Секретарь легонько подталкивает в спину, и я, совершенно выжатая, покорно ковыляю, прихрамывая на больную ногу. Плюхаюсь на диван, медленно прикрываю глаза на несколько секунд. Глубоко вздыхаю. Сердце всё ещё колотится. По спине стекает капелька холодного пота. Руки мелко дрожат. Нога горит в месте удара, боюсь даже представить, какой там синяк разливается.
Минут через десять в комнату заходит Анаит с расчёской в руке и маленькой сумочкой.
— Яна Викторовна, садитесь сюда, я пришечу ваши волосы, — говорит она и досадно качает головой.

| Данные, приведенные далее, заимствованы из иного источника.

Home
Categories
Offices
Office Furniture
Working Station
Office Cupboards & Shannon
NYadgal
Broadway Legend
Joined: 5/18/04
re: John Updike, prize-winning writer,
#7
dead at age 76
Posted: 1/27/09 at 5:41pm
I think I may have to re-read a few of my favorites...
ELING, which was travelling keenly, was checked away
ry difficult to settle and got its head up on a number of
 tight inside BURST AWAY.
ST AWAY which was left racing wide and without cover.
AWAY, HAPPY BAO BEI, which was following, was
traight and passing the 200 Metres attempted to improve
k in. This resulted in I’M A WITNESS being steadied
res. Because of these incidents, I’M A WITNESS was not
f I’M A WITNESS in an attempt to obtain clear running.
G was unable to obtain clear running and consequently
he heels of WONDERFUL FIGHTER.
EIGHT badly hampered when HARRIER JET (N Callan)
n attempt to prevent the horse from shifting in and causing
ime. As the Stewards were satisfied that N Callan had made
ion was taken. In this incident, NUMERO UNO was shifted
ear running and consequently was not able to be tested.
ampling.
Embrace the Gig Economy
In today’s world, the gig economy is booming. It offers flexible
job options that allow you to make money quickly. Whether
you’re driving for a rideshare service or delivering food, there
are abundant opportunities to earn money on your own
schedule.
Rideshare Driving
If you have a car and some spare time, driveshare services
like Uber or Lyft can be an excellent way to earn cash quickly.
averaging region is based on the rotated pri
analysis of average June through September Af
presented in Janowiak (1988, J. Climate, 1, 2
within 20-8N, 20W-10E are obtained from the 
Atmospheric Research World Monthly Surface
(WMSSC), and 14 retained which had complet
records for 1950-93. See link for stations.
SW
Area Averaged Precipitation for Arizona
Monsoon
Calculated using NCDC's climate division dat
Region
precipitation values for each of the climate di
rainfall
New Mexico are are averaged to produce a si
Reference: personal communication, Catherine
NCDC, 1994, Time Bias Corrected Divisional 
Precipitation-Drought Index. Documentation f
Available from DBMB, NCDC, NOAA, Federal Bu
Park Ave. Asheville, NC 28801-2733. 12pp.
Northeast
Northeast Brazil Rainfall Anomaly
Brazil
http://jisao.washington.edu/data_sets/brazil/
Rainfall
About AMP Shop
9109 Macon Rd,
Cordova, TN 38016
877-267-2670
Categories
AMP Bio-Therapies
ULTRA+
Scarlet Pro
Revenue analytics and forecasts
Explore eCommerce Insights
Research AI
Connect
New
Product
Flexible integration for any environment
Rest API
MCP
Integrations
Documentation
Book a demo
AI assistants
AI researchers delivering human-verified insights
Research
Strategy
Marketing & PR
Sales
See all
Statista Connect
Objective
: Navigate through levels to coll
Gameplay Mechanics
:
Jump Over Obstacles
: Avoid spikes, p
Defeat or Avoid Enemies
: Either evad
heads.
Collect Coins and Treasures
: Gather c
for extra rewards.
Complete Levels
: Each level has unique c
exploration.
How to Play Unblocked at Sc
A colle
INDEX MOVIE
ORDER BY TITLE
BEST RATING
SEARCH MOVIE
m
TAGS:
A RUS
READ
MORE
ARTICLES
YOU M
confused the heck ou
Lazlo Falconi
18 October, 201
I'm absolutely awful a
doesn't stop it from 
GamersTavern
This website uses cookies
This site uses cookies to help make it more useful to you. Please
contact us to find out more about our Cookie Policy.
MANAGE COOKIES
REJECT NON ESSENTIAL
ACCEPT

— Спасибо, — отзываюсь потухшим шёпотом.
Девушка, с теплом и заботой тщательно расчёсывает волосы. Распутывает образовавшиеся колтуны. Собирает в аккуратный хвост. Ни слова не спрашивает, не лезет со своим мнением.
— Ну вот! — удовлетворённо восклицает. — Совсем другое дело. Вы снова красавица, каких свет не видал! А теперь чай с ромашкой и у меня тут есть волшебные таблеточки, для спокойствия и ясности ума, — копошится в сумочке и извлекает блистер с маленькими белыми таблетками.
Анаит подскакивает и начинает колдовать в кухонной зоне. Позже ставит передо мной чашку с ароматным чаем, таблетку на салфеточке и вазочку с овсяным печеньем.
— Увы, не могу составить вам компанию. Боюсь, что Алексей Романович заметит моё отсутствие и сделает выговор, — пожимает плечами и виновато опускает глаза в пол.
— Спасибо, ты и так много для меня сделала.
Оставшись одна, погружаюсь в свои мысли.
Сейчас во мне уже не осталось страха, только злость за свою трусость. За то, что совершенно не могу за себя постоять не только физически, но даже словесно. Почему я такая? Всё покорно терплю, глотаю любые оскорбления. Чего уж говорить о рукоприкладстве. Нет, сейчас это не просто гнев. В тот момент, когда Алексей заговорил о моём отце, в таком уничижительном тоне, то поднял всё самое тёмное, что хранилось на самом дне чаши моего терпения. Ненависть. Я раньше думала, что уже испытывала к нему это чувство, но, как, оказывается, это было не то. Ведь я продолжала с ним жить и по сути, принимать такое отношение. Значит, я ещё могла и готова была это терпеть. Но кажется, с меня хватит. Нужно как можно скорее уходить от него, устраиваться на работу, решать вопрос с оплатой обучения Паши. Искать фонды благотворительности для отца. Делать всё возможное и невозможное, но не волей и желанием Алексея. Сама.